Fremer also manages to slip in some delicious gossip into his review, and I’ll risk violating copyright by quoting one more acidic line concerning Sony’s cutting SACD production in Indiana to one day per week, which forced the ABKCO label to complete its reissue of Rolling Stones on red-book:

“Sony’s message, heard loud and clear throughout the industry, was that no independent label’s effort to support the SACD format with superb sound, a popular catalog, and low prices would go unpunished by SACD’s inventor and original promoter.”

Fremer goes on to update the SACD saga, and finishes by noting that against all odds and Sony policies, high-rez digital sound survives.

CODA
Jim Austin, who reviews the Marantz, doubts that redbook actually gives listeners headaches, as some complain. His explanation is that RBCD ‘shouts at you’, inducing stress (which of course can be manifested physically in many manors, e.g. headaches).
___________
* I noted no SACD discs being reviewed; no surprise since Stereophile doesn’t review many discs nowadays (cf complaints in Letters to Editor). This is obviously a task delegated to SA-CD.NET.

Post by Castor September 30, 2007 (2 of 31)
Jim Austin, who reviews the Marantz, doubts that redbook actually gives listeners headaches, as some complain. His explanation is that RBCD ‘shouts at you’, inducing stress (which of course can be manifested physically in many manors, e.g. headaches).
Thanks for a most interesting and informative post.

"RBCD shouts at you" is the best description I have read of what occurs when you switch from listening to SACD back to RBCD.

Post by Ear September 30, 2007 (3 of 31)
Yeeeessss! Red Book shouts at you! I find that very accurate as well!!!

But the other stuff is interesting as well. Does that mean, that Sony wanted to have SACD for its own good? I thought they made money from licencing, why would they punish little lables? I don't get that part. It nourishes the conspiracy theorie that Sony never wanted to be SACD a succsess since they realised too late, taht this would put an end to their Remaster of a Remaster of a Remaster cash in. Nobody who has materiel done on SACD will go back and buy that on CD ever again. And a remastered SACD? Well, I do not know.

Post by indelibo September 30, 2007 (4 of 31)
10 Japanese Miles Davis SACDs were recently remastered. I preordered 7 yesterday.

Post by The Seventh Taylor October 8, 2007 (5 of 31)
Castor said:

"RBCD shouts at you" is the best description I have read of what occurs when you switch from listening to SACD back to RBCD.

Of course the interesting question then is how to describe SACD -- whiserping? talking articulately? singing?

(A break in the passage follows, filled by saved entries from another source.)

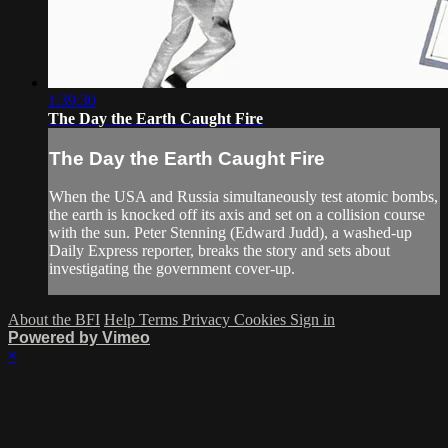
1:39:30
The Day the Earth Caught Fire
The Day the Earth Caught Fire
When the USA and Russia simultaneously test atomic bombs,
the earth is knocked off its axis and set on a collision course
with the sun. Peter Stenning (Edward Judd), a washed-up
Daily Express reporter, breaks the story and sets about
investigating the government cover-up.
About the BFI
Help
Terms
Privacy
Cookies
Sign in
Powered by Vimeo
×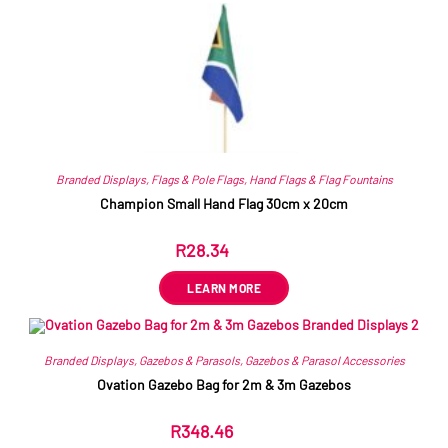
Branded Displays
,
Flags & Pole Flags
,
Hand Flags & Flag Fountains
Champion Small Hand Flag 30cm x 20cm
R
28.34
ex VAT
LEARN MORE
Branded Displays
,
Gazebos & Parasols
,
Gazebos & Parasol Accessories
Ovation Gazebo Bag for 2m & 3m Gazebos
R
348.46
ex VAT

Also, what does MP3 do -- shout at you through a megaphone?

Post by Perigo October 8, 2007 (6 of 31)
Beagle said:

He begins his review with a short history of SACD. Of great interest to many on this forum, is the scandal Fremer shares regarding Philips SACD drives:

“...Philip’s launch, in 2005, of a poorly designed, ergonomically primitive OEM SACD transport. Aside from refusing to play a large percentage of ‘Red Book’ CDs that any $30 DiscMan would play without so much as a digital hiccup, this transport eventually produced an almost 100% failure rate in the field with no possible fix – much to the disgust, horror, and embarrassment of Krell, Musical Fidelity, T+A, and other makers of high-end players who value their reputations for making reliable, high-quality players. Philips then made matters worse by simply abandoning their manufacturer customer, leaving these companies to face angry customers who’d bought expensive products that broke and could not be fixed.”

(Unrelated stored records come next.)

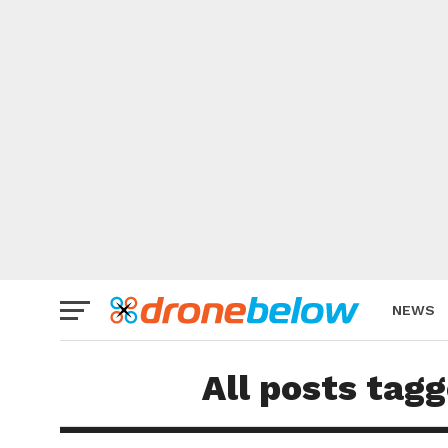
NEWS
BRAND
All posts tag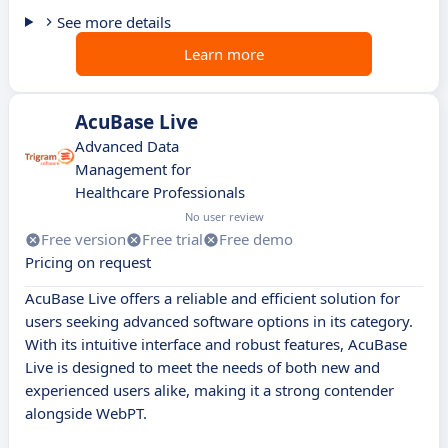
See more details
Learn more
AcuBase Live
Advanced Data
Management for
Healthcare Professionals
No user review
Free version
Free trial
Free demo
Pricing on request
AcuBase Live offers a reliable and efficient solution for
users seeking advanced software options in its category.
With its intuitive interface and robust features, AcuBase
Live is designed to meet the needs of both new and
experienced users alike, making it a strong contender
alongside WebPT.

Fremer refers to DVD/CD/SACD unit transport inside Philips SACD 1000, of course!
I had three Philips SACD 1000 units in my system, one sold still working and the other two totally refunded by Philips.
During the normal working period, I never had problems to read any kind of CD or DVD or SACD, differently of other products (Sony ahead) that sometimes suddenly blocked on some CDs protected and so on.
The main defect that concluded my experience with Philips SACD 1000 players was always the same: after a period that could be 15 days or three months, the player stopped to read both DVD and CD (but it continued to read SACDs), or stopped to read SACD and DVD (but it continued to read CDs).

Nobody of you knows the real story of the disaster in Singapore plant where were produced the SACD transports for Philips and associated brands?

Post by The Seventh Taylor October 8, 2007 (7 of 31)
Perigo said:

Fremer refers to DVD/CD/SACD unit transport inside Philips SACD 1000, of course!

I'm not so sure. The SACD1000 was released in the year 2000 while the quote above mentions 2005.

> Nobody of you knows the real story of the disaster in Singapore plant where were produced the SACD transports for Philips and associated brands?

I don't but surely you'll tell us all about it?

Post by deckerm October 8, 2007 (8 of 31)
The Seventh Taylor said:

Also, what does MP3 do -- shout at you through a megaphone?

I now have images of Al Sharpton in my head

Post by Perigo October 8, 2007 (9 of 31)
The Seventh Taylor said:

I'm not so sure. The SACD1000 was released in the year 2000 while the quote above mentions 2005.

> Nobody of you knows the real story of the disaster in Singapore plant where were produced the SACD transports for Philips and associated brands?

I don't but surely you'll tell us all about it?

In that years all Philips drivers inside those top brands (Musical Fidelity, Krell, Micromega, Marantz) discended directly from Philips SACD1000 driver.
All those drivers encountered the same defects as Philips SACD1000 drivers.
Too much product with defects, no possibility to repair all, dued to lack of replacement parts for that huge and expensive (for Philips name and...cash!)disaster.
All was born in Philips plant in Singapore. Somebody inside fails to design reliable parts. It seems incredible considering the Philips reputation with billions of CD drivers, but never the truth has been totally said.

This is the main reason I asked to SA-CD forum if somebody knows it... :)

Post by Nikiv January 28, 2010 (10 of 31)
Dear Perigo,

by chance, do you still have one of the Philips SACD 1000? I am interested in buying one (even if defect).